Michael Ridpath - Meltwater
FreeFlow, a group of internet activists committed to the freedom of information, have video evidence of a military atrocity in the Middle East and have chosen Iceland as their HQ while they prepare to unleash their greatest coup on the world's media. On the glacial rim of erupting volcano Eyjafjallajökull, minutes after they christen their endeavor Operation Meltwater, one of them is murdered. The list of people Freeflow has antagonized is long—the Chinese government, Israeli military, a German Bank, Italian politicians, even U.S. college fraternities. Magnus Jonson has a long list of suspects but he's getting precious little help from FreeFlow—for an organization dedicated to the transparency of information, they're a secretive bunch. But they are not the only ones with secrets. Asta, a newly qualified priest, has contacted FreeFlow with information about a scandal in the church. Her involvement with FreeFlow will cost her dearly. And with the return of Magnus's brother Ollie to Iceland, the feud that has haunted their family for three generations is about to reignite.
Chris Ryan - Hunted
The elite young squad head to Namibia to compete in an extreme sports contest. When they discover a horrifying threat to the local wildlife, they snap into action, only to find themselves facing a desperate flight across the African plains, hunted by a group who are prepared to shoot to kill.
Carrie Ann Ryan - Whiskey Secrets
Sparks fly between a former cop-turned-bartender and his new innkeeper in the first installment of a Montgomery Ink spin-off series from NYT Bestselling Author Carrie Ann Ryan.
Dare Collins is a man who knows his whiskey and women—or at least that’s what he tells himself. When his family decides to hire on a new innkeeper for the inn above his bar and restaurant, he’s more than reluctant. Especially when he meets the new hire. But he’ll soon find that he has no choice but to work with this city girl and accept her new ideas and the burning attraction between them.
Kenzie Owens left her old life and an abusive relationship behind her—or so she thought. She figures she’ll be safe in Whiskey, Pennsylvania but after one look at her new boss, Dare Collins, she might still be in danger, or at least her heart. And when her past catches up with her despite her attempts to avoid it, it’s more than her heart on the line. This time, it might mean her life.
Carlos Ruiz Zafón - The Shadow of the Wind
Hidden in the heart of the old city of Barcelona is the 'cemetery of lost books', a labyrinthine library of obscure and forgotten titles that have long gone out of print. To this library, a man brings his 10-year-old son Daniel one cold morning in 1945. Daniel is allowed to choose one book from the shelves and pulls out LA SOMBRA DEL VIENTO by Julian Carax.

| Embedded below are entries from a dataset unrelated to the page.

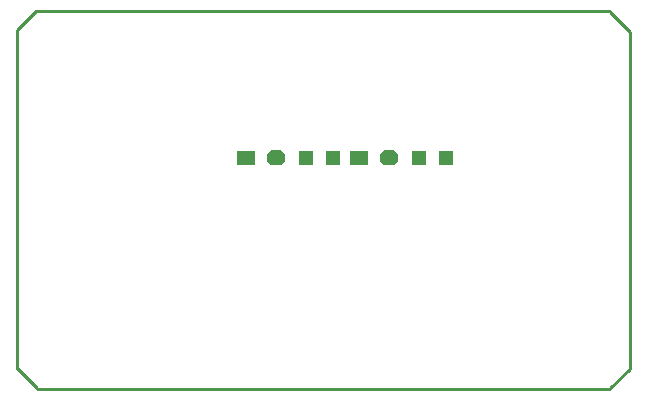
<source format=gtp>
G04*
G04 #@! TF.GenerationSoftware,Altium Limited,Altium Designer,20.0.10 (225)*
G04*
G04 Layer_Color=8421504*
%FSLAX24Y24*%
%MOIN*%
G70*
G01*
G75*
%ADD11C,0.0100*%
G04:AMPARAMS|DCode=14|XSize=60mil|YSize=50mil|CornerRadius=0mil|HoleSize=0mil|Usage=FLASHONLY|Rotation=0.000|XOffset=0mil|YOffset=0mil|HoleType=Round|Shape=Octagon|*
%AMOCTAGOND14*
4,1,8,0.0300,-0.0125,0.0300,0.0125,0.0175,0.0250,-0.0175,0.0250,-0.0300,0.0125,-0.0300,-0.0125,-0.0175,-0.0250,0.0175,-0.0250,0.0300,-0.0125,0.0*
%
%ADD14OCTAGOND14*%

%ADD15R,0.0600X0.0500*%
%ADD16R,0.0500X0.0500*%
D11*
X19050Y10525D02*
Y21800D01*
X19700Y22450D02*
X38808Y22450D01*
X19725Y9850D02*
X38825Y9850D01*
X39500Y10525D02*
Y21750D01*
X38808Y22450D02*
X38825Y22433D01*
Y22425D02*
X39500Y21750D01*
X38825Y9875D02*
X39475Y10525D01*
X19075D02*
X19725Y9875D01*
X19050Y21800D02*
X19700Y22450D01*
X19900D01*
X19700D02*
X19750D01*
D14*
X27700Y17550D02*
D03*
X31450D02*
D03*
D15*
X26700D02*
D03*
X30450D02*
D03*
D16*
X29600D02*
D03*
X28700D02*
D03*
X33350D02*
D03*
X32450D02*
D03*
M02*

</source>
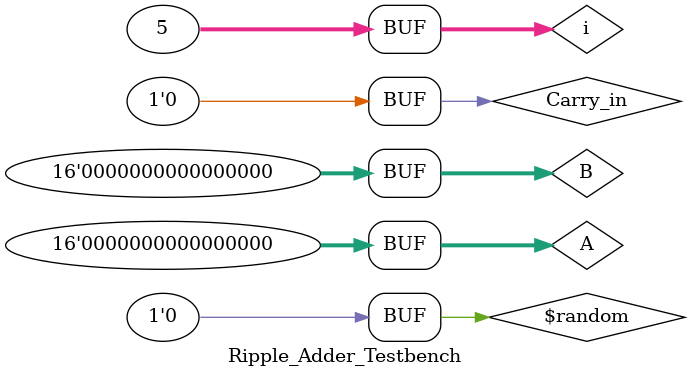
<source format=v>
`timescale  1ns/100ps
`include "Ripple_Adder.v"

module Ripple_Adder_Testbench;

    parameter LEN = 16;

    reg [LEN - 1 : 0] A = 0;
    reg [LEN - 1 : 0] B = 0;
    reg Carry_in = 0;

    wire [LEN - 1 : 0] Sum;
    wire Carry_out;

    integer i;

    Ripple_Adder #(LEN) RA (A, B, Carry_in, Sum, Carry_out);

    initial begin
        $dumpfile("Ripple_Adder.vcd");
        $dumpvars(0, Ripple_Adder_Testbench);
        
        #10

        for (i = 0; i < 5; i = i + 1)
        begin
            A = $random;
            B = $random;
            #20;
        end

        #100
        $dumpoff;

    end

    
endmodule
</source>
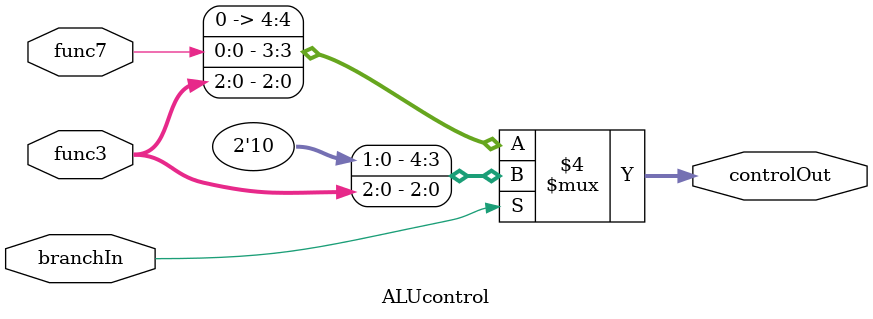
<source format=v>


`timescale 1ns/10ps

module ALUcontrol (
    func3,
    func7,
    branchIn,
    controlOut
);


input [2:0] func3;
input [0:0] func7;
input [0:0] branchIn;
output [4:0] controlOut;
reg [4:0] controlOut;




always @(branchIn, func7, func3) begin: ALUCONTROL_CONTROL
    if ((branchIn == 1)) begin
        controlOut = {2, func3};
    end
    else begin
        controlOut = {0, func7, func3};
    end
end

endmodule

</source>
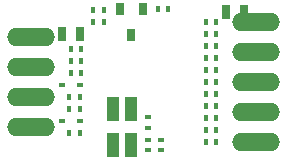
<source format=gbp>
G04 (created by PCBNEW (2013-04-19 BZR 4011)-stable) date 24/08/2014 03:54:09*
%MOIN*%
G04 Gerber Fmt 3.4, Leading zero omitted, Abs format*
%FSLAX34Y34*%
G01*
G70*
G90*
G04 APERTURE LIST*
%ADD10C,2.3622e-006*%
%ADD11R,0.0157X0.0236*%
%ADD12R,0.04X0.08*%
%ADD13R,0.0236X0.0157*%
%ADD14O,0.16X0.06*%
%ADD15R,0.0315X0.0394*%
%ADD16R,0.025X0.045*%
G04 APERTURE END LIST*
G54D10*
G54D11*
X88473Y-63200D03*
X88827Y-63200D03*
G54D12*
X89750Y-66100D03*
X89750Y-67300D03*
X89150Y-67300D03*
X89150Y-66100D03*
G54D11*
X87723Y-64500D03*
X88077Y-64500D03*
X88473Y-62800D03*
X88827Y-62800D03*
X90977Y-62750D03*
X90623Y-62750D03*
X87723Y-64900D03*
X88077Y-64900D03*
X88027Y-66100D03*
X87673Y-66100D03*
G54D13*
X90750Y-67477D03*
X90750Y-67123D03*
X90300Y-66727D03*
X90300Y-66373D03*
G54D11*
X92577Y-66400D03*
X92223Y-66400D03*
X92577Y-65600D03*
X92223Y-65600D03*
X92577Y-67200D03*
X92223Y-67200D03*
X92577Y-65200D03*
X92223Y-65200D03*
X92577Y-63200D03*
X92223Y-63200D03*
X92577Y-64000D03*
X92223Y-64000D03*
X92577Y-63600D03*
X92223Y-63600D03*
X92577Y-64800D03*
X92223Y-64800D03*
X92577Y-66800D03*
X92223Y-66800D03*
X92577Y-66000D03*
X92223Y-66000D03*
X92223Y-64400D03*
X92577Y-64400D03*
X87723Y-64100D03*
X88077Y-64100D03*
G54D14*
X93900Y-63200D03*
X93900Y-64200D03*
X93900Y-65200D03*
X93900Y-66200D03*
X93900Y-67200D03*
X86400Y-63700D03*
X86400Y-64700D03*
X86400Y-65700D03*
X86400Y-66700D03*
G54D13*
X90300Y-67123D03*
X90300Y-67477D03*
G54D15*
X89750Y-63633D03*
X90125Y-62767D03*
X89375Y-62767D03*
G54D16*
X92900Y-62850D03*
X93500Y-62850D03*
X88050Y-63600D03*
X87450Y-63600D03*
G54D11*
X88027Y-66900D03*
X87673Y-66900D03*
X87673Y-65700D03*
X88027Y-65700D03*
G54D13*
X88050Y-66500D03*
X87450Y-66500D03*
X87450Y-65300D03*
X88050Y-65300D03*
M02*

</source>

But as he grows up, several people seem inordinately interested in his find. Then, one night, as he is wandering the old streets once more, Daniel is approached by a figure who reminds him of a character from LA SOMBRA DEL VIENTO, a character who turns out to be the devil. This man is tracking down every last copy of Carax's work in order to burn them. What begins as a case of literary curiosity turns into a race to find out the truth behind the life and death of Julian Carax and to save those he left behind. A page-turning exploration of obsession in literature and love, and the places that obsession can lead.